Go Back

zucchini oatmeal cookies

These zucchini oatmeal cookies are light, fluffy, and packed with wholesome ingredients, making them a perfect snack or dessert.
Prep Time 15 minutes
Cook Time 12 minutes
Total Time 27 minutes
Servings: 48
Cuisine: Chinese
Calories: 120

Ingredients
  

Main Ingredients
  • 1 cup butter
  • 1 cup brown sugar
  • 0.666 cup granulated sugar
  • 1 teaspoon vanilla extract
  • 2 large eggs
  • 2 cups grated zucchini
  • 2.5 cups rolled oats
  • 2 cups all-purpose flour
  • 2 teaspoons cinnamon
  • 2 teaspoons baking powder
  • 1 teaspoon baking soda
  • 0.5 teaspoon salt

Method
 

Preparation Steps
  1. Preheat the oven to 350°F. In a large bowl, beat the butter and sugars until light and fluffy, about 3 to 5 minutes.
  2. Add vanilla extract and eggs, beating until combined.
  3. Stir in grated zucchini until well incorporated.
  4. In a separate bowl, whisk together flour, cinnamon, baking powder, baking soda, and salt.
  5. Gradually add dry ingredients to wet ingredients, mixing just until combined.
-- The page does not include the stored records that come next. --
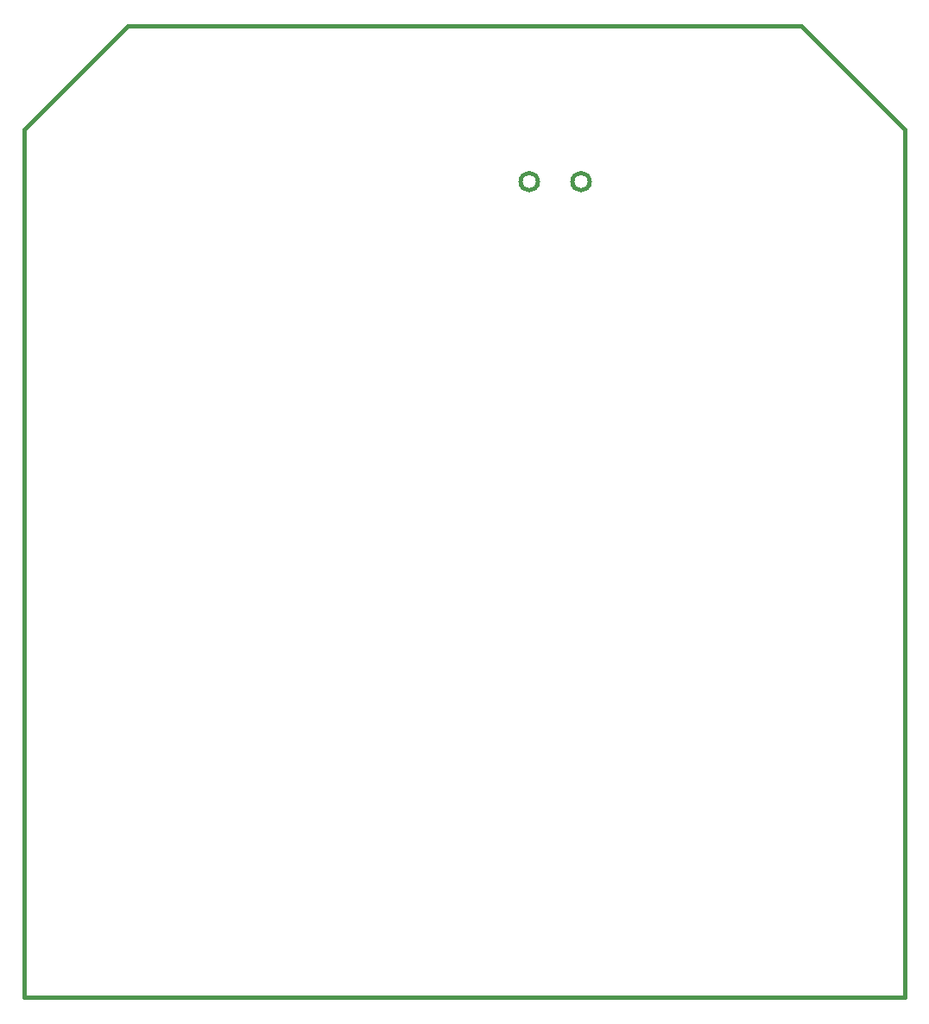
<source format=gbr>
G04 #@! TF.GenerationSoftware,KiCad,Pcbnew,5.1.6-c6e7f7d~87~ubuntu19.10.1*
G04 #@! TF.CreationDate,2022-03-20T14:59:11+06:00*
G04 #@! TF.ProjectId,good_grief_overdrive_r1a,676f6f64-5f67-4726-9965-665f6f766572,1A*
G04 #@! TF.SameCoordinates,Original*
G04 #@! TF.FileFunction,Profile,NP*
%FSLAX46Y46*%
G04 Gerber Fmt 4.6, Leading zero omitted, Abs format (unit mm)*
G04 Created by KiCad (PCBNEW 5.1.6-c6e7f7d~87~ubuntu19.10.1) date 2022-03-20 14:59:11*
%MOMM*%
%LPD*%
G01*
G04 APERTURE LIST*
G04 #@! TA.AperFunction,Profile*
%ADD10C,0.400000*%
G04 #@! TD*
G04 APERTURE END LIST*
D10*
X138430000Y-92710000D02*
X148590000Y-102870000D01*
X62230000Y-102870000D02*
X72390000Y-92710000D01*
X148590000Y-102870000D02*
X148590000Y-187960000D01*
X62230000Y-102870000D02*
X62230000Y-187960000D01*
X117690000Y-107950000D02*
G75*
G03*
X117690000Y-107950000I-850000J0D01*
G01*
X112610000Y-107950000D02*
G75*
G03*
X112610000Y-107950000I-850000J0D01*
G01*
X62230000Y-187960000D02*
X148590000Y-187960000D01*
X72390000Y-92710000D02*
X138430000Y-92710000D01*
M02*

</source>
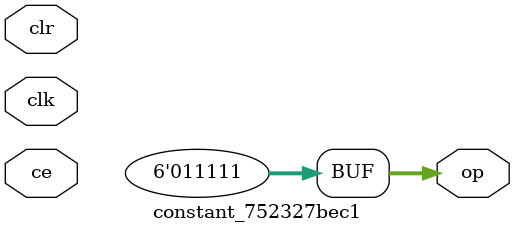
<source format=v>
module constant_752327bec1 (
  output [(6 - 1):0] op,
  input clk,
  input ce,
  input clr);
  localparam [(6 - 1):0] const_value = 6'b011111;
  assign op = 6'b011111;
endmodule
</source>
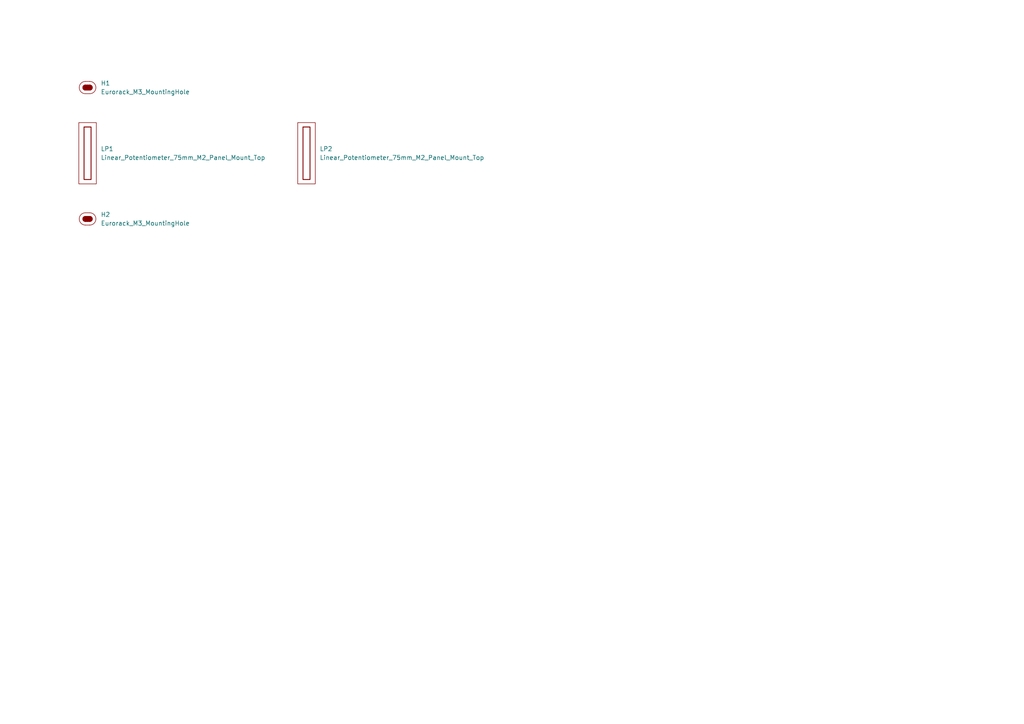
<source format=kicad_sch>
(kicad_sch
	(version 20250114)
	(generator "eeschema")
	(generator_version "9.0")
	(uuid "e2bb3ca3-b37c-41ae-94fb-0a55f104bbf4")
	(paper "A4")
	
	(symbol
		(lib_id "EXC:Eurorack_M3_MountingHole")
		(at 25.4 25.4 0)
		(unit 1)
		(exclude_from_sim no)
		(in_bom yes)
		(on_board yes)
		(dnp no)
		(fields_autoplaced yes)
		(uuid "192f06f6-1648-415b-8cc3-0572dd8f36ee")
		(property "Reference" "H1"
			(at 29.21 24.1299 0)
			(effects
				(font
					(size 1.27 1.27)
				)
				(justify left)
			)
		)
		(property "Value" "Eurorack_M3_MountingHole"
			(at 29.21 26.6699 0)
			(effects
				(font
					(size 1.27 1.27)
				)
				(justify left)
			)
		)
		(property "Footprint" "EXC:MountingHole_3.2mm_M3"
			(at 25.4 30.988 0)
			(effects
				(font
					(size 1.27 1.27)
				)
				(hide yes)
			)
		)
		(property "Datasheet" "~"
			(at 25.4 25.4 0)
			(effects
				(font
					(size 1.27 1.27)
				)
				(hide yes)
			)
		)
		(property "Description" "Mounting Hole without connection"
			(at 25.4 28.702 0)
			(effects
				(font
					(size 1.27 1.27)
				)
				(hide yes)
			)
		)
		(instances
			(project ""
				(path "/e2bb3ca3-b37c-41ae-94fb-0a55f104bbf4"
					(reference "H1")
					(unit 1)
				)
			)
		)
	)
	(symbol
		(lib_id "EXC:Linear_Potentiometer_75mm_M2_Panel_Mount_Top")
		(at 25.4 44.45 0)
		(unit 1)
		(exclude_from_sim no)
		(in_bom yes)
		(on_board yes)
		(dnp no)
		(fields_autoplaced yes)
		(uuid "e8cbbf48-6b36-46c4-8473-0c84b1a97aab")
		(property "Reference" "LP1"
			(at 29.21 43.1799 0)
			(effects
				(font
					(size 1.27 1.27)
				)
				(justify left)
			)
		)
		(property "Value" "Linear_Potentiometer_75mm_M2_Panel_Mount_Top"
			(at 29.21 45.7199 0)
			(effects
				(font
					(size 1.27 1.27)
				)
				(justify left)
			)
		)
		(property "Footprint" "EXC:Linear_Potentiometer_75mm_M2_Panel_Mount_Top"
			(at 25.146 58.166 0)
			(effects
				(font
					(size 0.508 0.508)
				)
				(justify top)
				(hide yes)
			)
		)
		(property "Datasheet" "https://cdn-shop.adafruit.com/product-files/4219/4219_C11375.pdf"
			(at 17.018 60.198 0)
			(effects
				(font
					(size 0.508 0.508)
				)
				(justify left top)
				(hide yes)
			)
		)
		(property "Description" "Slide Potentiometer with Knob - 75mm Long - 10KΩ. Panel-mounted with 2x M2 screws, 71mm apart."
			(at 7.112 56.896 0)
			(effects
				(font
					(size 0.508 0.508)
				)
				(justify left top)
				(hide yes)
			)
		)
		(property "Source" "https://www.adafruit.com/product/4219"
			(at 17.018 59.182 0)
			(effects
				(font
					(size 0.508 0.508)
				)
				(justify left top)
				(hide yes)
			)
		)
		(instances
			(project ""
				(path "/e2bb3ca3-b37c-41ae-94fb-0a55f104bbf4"
					(reference "LP1")
					(unit 1)
				)
			)
		)
	)
	(symbol
		(lib_id "EXC:Eurorack_M3_MountingHole")
		(at 25.4 63.5 0)
		(unit 1)
		(exclude_from_sim no)
		(in_bom yes)
		(on_board yes)
		(dnp no)
		(fields_autoplaced yes)
		(uuid "ec8bd85a-9428-4ae0-a0cd-914f903d0f45")
		(property "Reference" "H2"
			(at 29.21 62.2299 0)
			(effects
				(font
					(size 1.27 1.27)
				)
				(justify left)
			)
		)
		(property "Value" "Eurorack_M3_MountingHole"
			(at 29.21 64.7699 0)
			(effects
				(font
					(size 1.27 1.27)
				)
				(justify left)
			)
		)
		(property "Footprint" "EXC:MountingHole_3.2mm_M3"
			(at 25.4 69.088 0)
			(effects
				(font
					(size 1.27 1.27)
				)
				(hide yes)
			)
		)
		(property "Datasheet" "~"
			(at 25.4 63.5 0)
			(effects
				(font
					(size 1.27 1.27)
				)
				(hide yes)
			)
		)
		(property "Description" "Mounting Hole without connection"
			(at 25.4 66.802 0)
			(effects
				(font
					(size 1.27 1.27)
				)
				(hide yes)
			)
		)
		(instances
			(project "SlidePot_75mm_3U5HP2x1Bv2"
				(path "/e2bb3ca3-b37c-41ae-94fb-0a55f104bbf4"
					(reference "H2")
					(unit 1)
				)
			)
		)
	)
	(symbol
		(lib_id "EXC:Linear_Potentiometer_75mm_M2_Panel_Mount_Top")
		(at 88.9 44.45 0)
		(unit 1)
		(exclude_from_sim no)
		(in_bom yes)
		(on_board yes)
		(dnp no)
		(fields_autoplaced yes)
		(uuid "eca4a675-3e7b-42e0-8140-43cca34b3ca5")
		(property "Reference" "LP2"
			(at 92.71 43.1799 0)
			(effects
				(font
					(size 1.27 1.27)
				)
				(justify left)
			)
		)
		(property "Value" "Linear_Potentiometer_75mm_M2_Panel_Mount_Top"
			(at 92.71 45.7199 0)
			(effects
				(font
					(size 1.27 1.27)
				)
				(justify left)
			)
		)
		(property "Footprint" "EXC:Linear_Potentiometer_75mm_M2_Panel_Mount_Top"
			(at 88.646 58.166 0)
			(effects
				(font
					(size 0.508 0.508)
				)
				(justify top)
				(hide yes)
			)
		)
		(property "Datasheet" "https://cdn-shop.adafruit.com/product-files/4219/4219_C11375.pdf"
			(at 80.518 60.198 0)
			(effects
				(font
					(size 0.508 0.508)
				)
				(justify left top)
				(hide yes)
			)
		)
		(property "Description" "Slide Potentiometer with Knob - 75mm Long - 10KΩ. Panel-mounted with 2x M2 screws, 71mm apart."
			(at 70.612 56.896 0)
			(effects
				(font
					(size 0.508 0.508)
				)
				(justify left top)
				(hide yes)
			)
		)
		(property "Source" "https://www.adafruit.com/product/4219"
			(at 80.518 59.182 0)
			(effects
				(font
					(size 0.508 0.508)
				)
				(justify left top)
				(hide yes)
			)
		)
		(instances
			(project "SlidePot_75mm_3U5HP2x1Bv2"
				(path "/e2bb3ca3-b37c-41ae-94fb-0a55f104bbf4"
					(reference "LP2")
					(unit 1)
				)
			)
		)
	)
	(sheet_instances
		(path "/"
			(page "1")
		)
	)
	(embedded_fonts no)
)

</source>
Stir in rolled oats.
  6. Using a 1-ounce cookie scoop, place dough onto a parchment-lined baking sheet.
  7. Bake for 12 to 16 minutes until edges are golden and centers are set. Cool on wire racks.

Notes

These cookies can be stored in an airtight container for up to 3 days or frozen for longer storage.